De verdachte zelf heeft verklaard dat er in de buurt na het schietincident van 19 juni 2020 het gerucht rondging dat hij wapens zou kunnen leveren. Omdat de verdachte niet als slachtoffer gezien wilde worden en omdat hij geen gezichtsverlies wilde lijden, heeft hij die gesprekken niet afgekapt maar is hij daarin meegegaan. Hij ontkent dat hij wapens voorhanden heeft gehad of heeft overgedragen.
De rechtbank overweegt dat voor zover de mededeling “diezelfde die ik van jou hier heb” in het gesprek van 26 juli 2020 duidt op een mogelijke eerdere overdracht, die overdracht niet herleidbaar is tot de in de tenlastelegging genoemde periode. Daarnaast geldt dat bij [naam persoon 3] weliswaar foto’s van een vuurwapen op zijn mobiele telefoon zijn aangetroffen, die sterk lijkt op een M70, maar uit het dossier blijkt niet dat de bron daarvan is achterhaald. Evenmin is er bij een huiszoeking bij [naam persoon 3] een vuurwapen aangetroffen. Het is zelfs niet komen vast te staan dat er daadwerkelijk een ontmoeting tussen [naam persoon 3] en de verdachte heeft plaatsgevonden. De afgeluisterde telefoongesprekken waarin de verdachte zegt dat hij op de [naam locatie] staat en [naam persoon 3] melding maakt dat hij er over een minuut is, zijn daarvoor onvoldoende. Ook bij de doorzoeking in de woning van de verdachte zijn geen wapens aangetroffen.
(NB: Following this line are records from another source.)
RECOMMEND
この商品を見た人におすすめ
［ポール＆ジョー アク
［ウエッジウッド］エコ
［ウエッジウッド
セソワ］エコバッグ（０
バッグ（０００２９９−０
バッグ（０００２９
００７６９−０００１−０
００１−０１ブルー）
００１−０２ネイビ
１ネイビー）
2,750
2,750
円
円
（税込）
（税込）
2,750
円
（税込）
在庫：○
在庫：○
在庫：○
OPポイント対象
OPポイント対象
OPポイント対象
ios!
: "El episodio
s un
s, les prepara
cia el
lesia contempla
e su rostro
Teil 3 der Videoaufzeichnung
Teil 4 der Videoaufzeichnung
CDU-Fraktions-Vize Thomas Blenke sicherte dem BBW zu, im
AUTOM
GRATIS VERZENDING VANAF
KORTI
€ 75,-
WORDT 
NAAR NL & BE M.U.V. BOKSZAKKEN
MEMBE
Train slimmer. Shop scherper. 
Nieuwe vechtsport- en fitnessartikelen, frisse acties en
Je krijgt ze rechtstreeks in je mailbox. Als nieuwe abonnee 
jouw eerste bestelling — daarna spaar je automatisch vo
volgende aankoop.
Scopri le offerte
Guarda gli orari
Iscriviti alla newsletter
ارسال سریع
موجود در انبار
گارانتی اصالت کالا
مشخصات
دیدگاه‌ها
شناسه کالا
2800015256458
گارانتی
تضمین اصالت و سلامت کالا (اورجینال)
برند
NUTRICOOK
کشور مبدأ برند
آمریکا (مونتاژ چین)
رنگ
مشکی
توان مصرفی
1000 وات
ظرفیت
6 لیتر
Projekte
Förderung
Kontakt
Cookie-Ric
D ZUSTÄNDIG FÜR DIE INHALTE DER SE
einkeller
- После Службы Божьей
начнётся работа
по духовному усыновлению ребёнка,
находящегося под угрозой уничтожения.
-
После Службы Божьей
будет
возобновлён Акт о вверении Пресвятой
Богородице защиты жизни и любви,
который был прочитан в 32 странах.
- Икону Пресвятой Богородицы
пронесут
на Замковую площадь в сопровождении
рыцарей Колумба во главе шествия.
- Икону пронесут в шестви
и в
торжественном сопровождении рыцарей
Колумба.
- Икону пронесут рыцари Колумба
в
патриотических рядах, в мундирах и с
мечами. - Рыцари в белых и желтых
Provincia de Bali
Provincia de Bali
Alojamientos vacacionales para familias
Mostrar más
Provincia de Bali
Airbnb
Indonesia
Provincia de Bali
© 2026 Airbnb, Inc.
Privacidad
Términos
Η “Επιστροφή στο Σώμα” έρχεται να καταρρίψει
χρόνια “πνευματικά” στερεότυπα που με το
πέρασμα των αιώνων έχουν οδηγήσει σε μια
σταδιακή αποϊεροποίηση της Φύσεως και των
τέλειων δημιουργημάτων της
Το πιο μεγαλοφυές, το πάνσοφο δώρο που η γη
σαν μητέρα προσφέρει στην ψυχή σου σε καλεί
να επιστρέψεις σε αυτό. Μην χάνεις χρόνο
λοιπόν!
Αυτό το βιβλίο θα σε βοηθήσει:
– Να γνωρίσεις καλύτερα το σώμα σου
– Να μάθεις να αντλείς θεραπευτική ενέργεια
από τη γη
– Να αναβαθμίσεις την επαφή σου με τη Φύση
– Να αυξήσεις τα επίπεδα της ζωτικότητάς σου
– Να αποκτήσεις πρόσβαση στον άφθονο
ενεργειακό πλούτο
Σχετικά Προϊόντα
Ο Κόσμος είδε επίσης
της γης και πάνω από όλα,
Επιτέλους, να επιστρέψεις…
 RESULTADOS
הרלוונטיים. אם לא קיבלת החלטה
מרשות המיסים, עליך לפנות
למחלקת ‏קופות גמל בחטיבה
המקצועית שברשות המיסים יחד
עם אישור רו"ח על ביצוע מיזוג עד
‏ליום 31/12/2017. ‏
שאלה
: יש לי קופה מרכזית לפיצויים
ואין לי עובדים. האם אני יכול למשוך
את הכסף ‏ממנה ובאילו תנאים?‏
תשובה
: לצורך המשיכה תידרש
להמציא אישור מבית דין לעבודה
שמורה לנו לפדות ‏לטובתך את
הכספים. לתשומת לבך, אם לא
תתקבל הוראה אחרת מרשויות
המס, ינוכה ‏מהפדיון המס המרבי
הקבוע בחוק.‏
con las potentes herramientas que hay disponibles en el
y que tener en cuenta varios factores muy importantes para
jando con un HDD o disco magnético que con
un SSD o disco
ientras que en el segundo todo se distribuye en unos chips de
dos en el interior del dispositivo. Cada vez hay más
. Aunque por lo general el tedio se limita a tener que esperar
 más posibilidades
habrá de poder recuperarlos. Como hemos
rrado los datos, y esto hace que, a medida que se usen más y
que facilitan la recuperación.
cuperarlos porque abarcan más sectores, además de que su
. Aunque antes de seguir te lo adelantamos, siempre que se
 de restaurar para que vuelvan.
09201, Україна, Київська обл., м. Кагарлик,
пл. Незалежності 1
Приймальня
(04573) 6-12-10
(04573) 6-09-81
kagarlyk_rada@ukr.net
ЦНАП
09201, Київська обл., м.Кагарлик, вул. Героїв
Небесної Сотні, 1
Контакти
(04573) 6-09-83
Nu er dus geen ondersteunend bewijs is, blijft over dat de verdachte telefonisch over wapens, modellen en prijzen heeft gesproken. Eén keer lijkt er zelfs een afspraak te zijn gemaakt. Maar op grond van die gesprekken alleen is de alternatieve verklaring van de verdachte dat het allemaal slechts grootspraak was, niet uit te sluiten. De verdachte zal daarom ook van het onder 2 ten laste gelegde worden vrijgesproken.